### Short-answer chart tasks
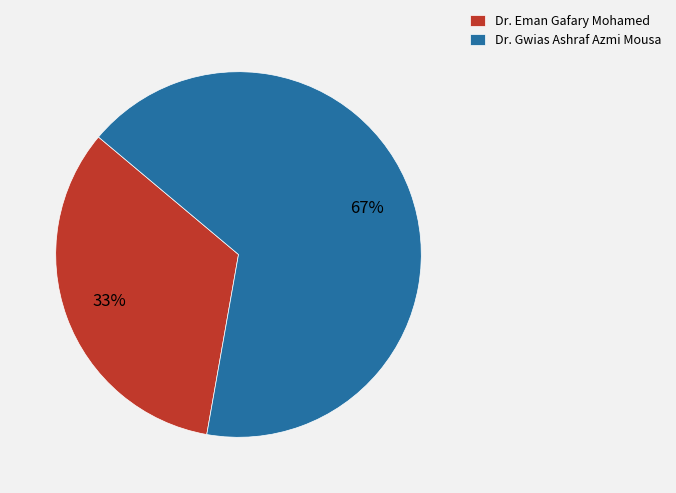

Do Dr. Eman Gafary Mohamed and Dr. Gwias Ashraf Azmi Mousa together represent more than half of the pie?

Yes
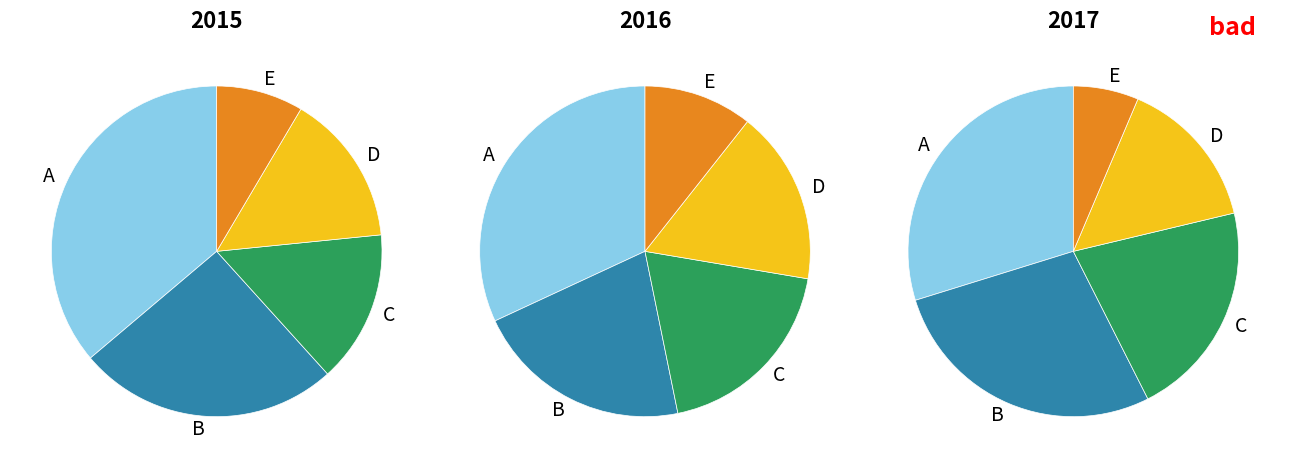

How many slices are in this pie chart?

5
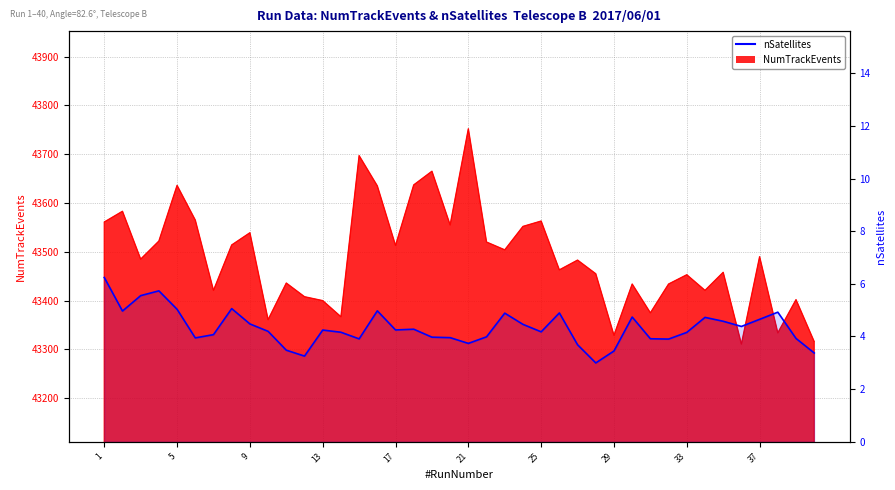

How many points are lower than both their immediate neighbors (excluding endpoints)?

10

### Request
Rewrite the data above with every instance of "pie" changed to "circle" and all else left unchanged, omitting the pictures.

### Response to this exercise
Do Dr. Eman Gafary Mohamed and Dr. Gwias Ashraf Azmi Mousa together represent more than half of the circle?

Yes

How many slices are in this circle chart?

5

How many points are lower than both their immediate neighbors (excluding endpoints)?

10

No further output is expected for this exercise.